#### Document passage

During the stations there was this repeated phrase (I dont think this is universal but it might be) that says “Let me die than ever sin again” and I got to thinking about that and.
In its kindest, most gentle interpretation, sin is simply an action that brings us away from god. It’s the root of suffering because we aren’t one with god. The implications here are that sin makes god sad because he wants to be close to us absolutely and that for us to stop sinning makes us one with him, stops our suffering, and allows us to live as our most true, authentic selves. There’s a lot to unpack with that as it pertains to free will but that’s not what I’m here to talk about today.
What struck me today was how this must sound from god’s perspective. Or at least, from the perspective of a god who is truly omnipotent and unconditionally loving.

#### Data for review
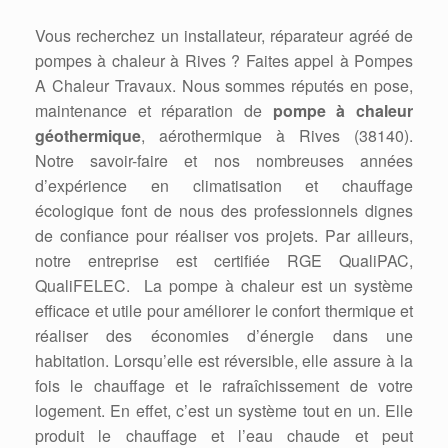
Vous recherchez un installateur, réparateur agréé de
pompes à chaleur à Rives ? Faites appel à Pompes
A Chaleur Travaux. Nous sommes réputés en pose,
maintenance et réparation de
pompe à chaleur
géothermique
, aérothermique à Rives (38140).
Notre savoir-faire et nos nombreuses années
d’expérience en climatisation et chauffage
écologique font de nous des professionnels dignes
de confiance pour réaliser vos projets. Par ailleurs,
notre entreprise est certifiée RGE QualiPAC,
QualiFELEC. La pompe à chaleur est un système
efficace et utile pour améliorer le confort thermique et
réaliser des économies d’énergie dans une
habitation. Lorsqu’elle est réversible, elle assure à la
fois le chauffage et le rafraîchissement de votre
logement. En effet, c’est un système tout en un. Elle
produit le chauffage et l’eau chaude et peut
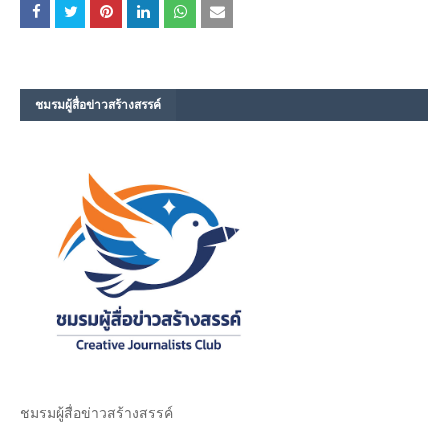
ชมรม​ผู้สื่อข่าวสร้างสรรค์​
ชมรม​ผู้สื่อข่าวสร้างสรรค์​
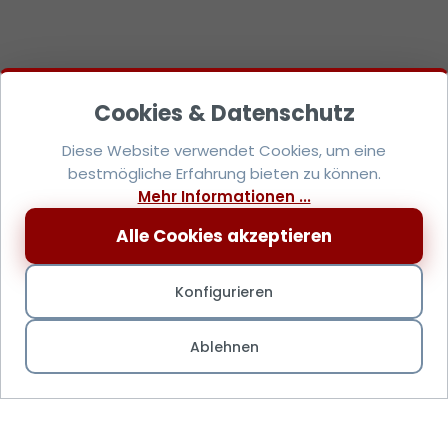
Diese Website verwendet Cookies, um eine
bestmögliche Erfahrung bieten zu können.
Mehr Informationen ...
Alle Cookies akzeptieren
Konfigurieren
Ablehnen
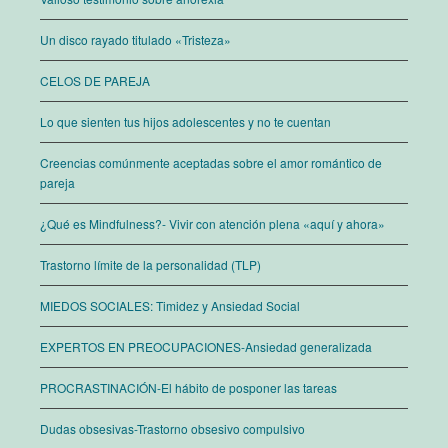
Un disco rayado titulado «Tristeza»
CELOS DE PAREJA
Lo que sienten tus hijos adolescentes y no te cuentan
Creencias comúnmente aceptadas sobre el amor romántico de
pareja
¿Qué es Mindfulness?- Vivir con atención plena «aquí y ahora»
Trastorno límite de la personalidad (TLP)
MIEDOS SOCIALES: Timidez y Ansiedad Social
EXPERTOS EN PREOCUPACIONES-Ansiedad generalizada
PROCRASTINACIÓN-El hábito de posponer las tareas
Dudas obsesivas-Trastorno obsesivo compulsivo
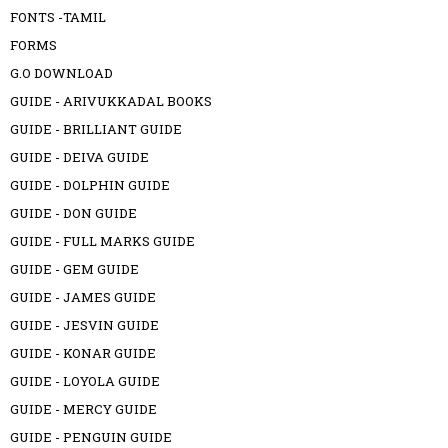
FONTS -TAMIL
FORMS
G.O DOWNLOAD
GUIDE - ARIVUKKADAL BOOKS
GUIDE - BRILLIANT GUIDE
GUIDE - DEIVA GUIDE
GUIDE - DOLPHIN GUIDE
GUIDE - DON GUIDE
GUIDE - FULL MARKS GUIDE
GUIDE - GEM GUIDE
GUIDE - JAMES GUIDE
GUIDE - JESVIN GUIDE
GUIDE - KONAR GUIDE
GUIDE - LOYOLA GUIDE
GUIDE - MERCY GUIDE
GUIDE - PENGUIN GUIDE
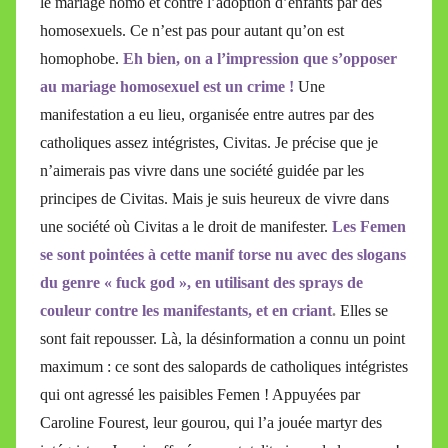
le mariage homo et contre l’adoption d’enfants par des
homosexuels. Ce n’est pas pour autant qu’on est
homophobe.
Eh bien, on a l’impression que s’opposer
au mariage homosexuel est un crime !
Une
manifestation a eu lieu, organisée entre autres par des
catholiques assez intégristes, Civitas. Je précise que je
n’aimerais pas vivre dans une société guidée par les
principes de Civitas. Mais je suis heureux de vivre dans
une société où Civitas a le droit de manifester.
Les Femen
se sont pointées à cette manif torse nu avec des slogans
du genre « fuck god », en utilisant des sprays de
couleur contre les manifestants, et en criant
.
Elles se
sont fait repousser. Là, la désinformation a connu un point
maximum : ce sont des salopards de catholiques intégristes
qui ont agressé les paisibles Femen ! Appuyées par
Caroline Fourest, leur gourou, qui l’a jouée martyr des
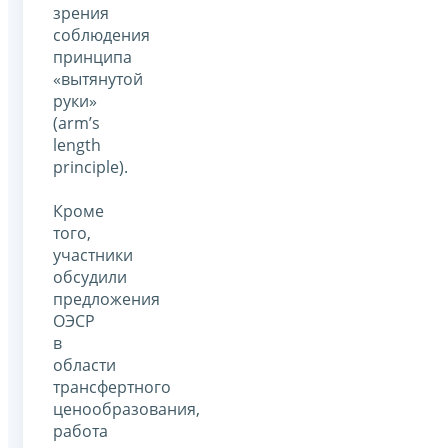
зрения
соблюдения
принципа
«вытянутой
руки»
(arm’s
length
principle).
Кроме
того,
участники
обсудили
предложения
ОЭСР
в
области
трансфертного
ценообразования,
работа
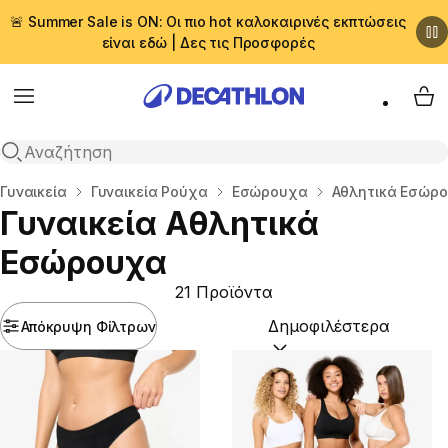
🚨 Summer Sale is ON: Οι πιο hot καλοκαιρινές εκπτώσεις
είναι εδώ | Δες τις Προσφορές
Menu
My 
Αναζήτηση
Αρχική σελίδα
Γυναικεία
Γυναικεία Ρούχα
Εσώρουχα
Αθλητικά Εσώρ
Γυναικεία Αθλητικά
Εσώρουχα
21 Προϊόντα
Απόκρυψη Φίλτρων
Ταξινόμηση κατά:
(option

#### Directions
Reproduce the part of the passage on sin that begins with the words containing "During the stations" and ends with "talk about today.". The lines have no connection to the passage on sin.

#### Exercise solution
During the stations there was this repeated phrase (I dont think this is universal but it might be) that says “Let me die than ever sin again” and I got to thinking about that and.
In its kindest, most gentle interpretation, sin is simply an action that brings us away from god. It’s the root of suffering because we aren’t one with god. The implications here are that sin makes god sad because he wants to be close to us absolutely and that for us to stop sinning makes us one with him, stops our suffering, and allows us to live as our most true, authentic selves. There’s a lot to unpack with that as it pertains to free will but that’s not what I’m here to talk about today.